Thirty-nine days, just the two of us, no safe word, no escape. Absolute surrender to my will.
She has entered a world of contradictions, a mix of freedom and discipline doled out in equal measure. One cannot exist without the other. She remains under the agency’s protection, as do I.
However, these thirty-nine days belong to me, and there is little to no way for her to break the established routine. I want to make every second count.
I don’t like interruptions. I need for both of us to be totally immersed, otherwise our arrangement doesn’t serve its purpose.
Its purpose to fulfill my darkest needs.
To satisfy my desires.
To keep me sane.
We are playing a game that few are able to handle. It’s more than just simple role playing in the bedroom. This feels as real as it can get. The only difference is that she knows she will get out alive at the end of it. She will return to freedom, to real life, and be an incredibly wealthy woman once our thirty-nine days are over, and she will never hear from me again.
This is how it works, and this is how it has to work.
She lets out a soft sigh when I caress her cheek, leaning gently into my touch instead of jerkin
g away from it as she did only a few days ago.
She is different. Her defiance seems real, her struggle at times too much to bear, even for me.
She is here to be trained, for me to hurt her, to teach her. But I struggle to maintain my harsh demeanor. I struggle to train and inflict torture on her as I did to all the others before.
Because there is something special about her. Something that makes all of this feel so very fucking wrong.
Something is off with her. Very, very off.
Chapter 1
Liana
This has been the worst week of my life. You may think I am exaggerating, but I am not.
Everything went to shit this week. That is the plain and simple truth.
It’s 10 p.m. on a Friday night, and I’m sitting at the bar of a rundown neighborhood joint, sipping on a cheap bourbon and feeling sorry for myself. I hate bourbon, I’ve never been to this place before and I’m comically overdressed. I bet half of the slobs here think I am a hooker, because I look so out of place.
I don’t even know where I am. I have never been in this area of the city before. I just ended up in this place after wandering the streets for hours, lost in thought and unwilling to go back to my empty house. Walking keeps me in balance, it always has. It’s as if the dark thoughts can’t catch me as long as I just keep moving, walking. I don’t want to go home and face the horrors of this past week.

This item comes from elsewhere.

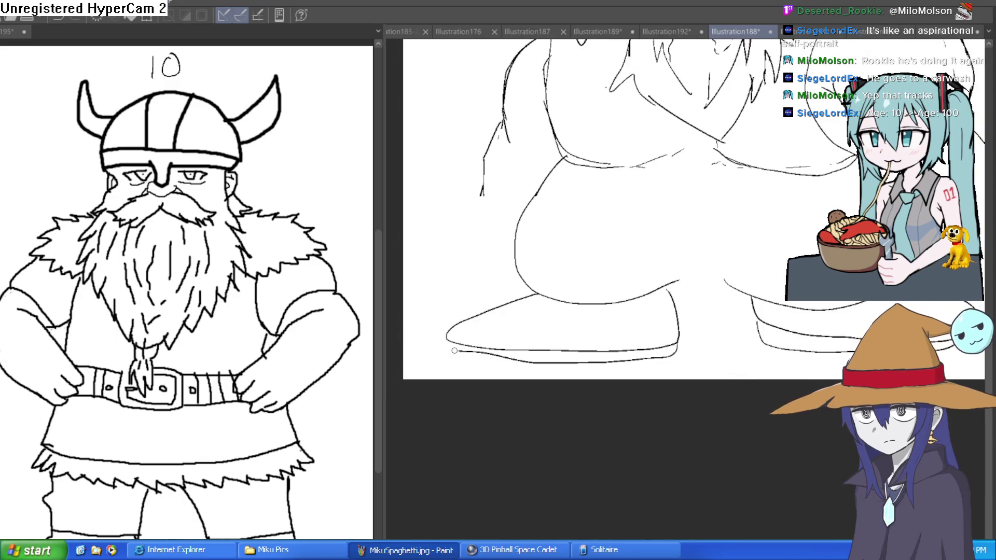
pyautogui.moveTo(665, 289); pyautogui.dragTo(760, 318)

Faced with the prospect of spending the weekend in my empty place, I had started walking as soon as I left the office, but quickly realized that my heels are not meant for this. I couldn’t take them off because it’s too cold, so I just stumbled into the first bar I came to, which was this little shit hole. I’ve been dwelling in my pain for the past hour, staring at nothing and drinking this God-awful bourbon, afraid to go home.
It’s pathetic, I know, but so appropriate, considering the turn my life has taken.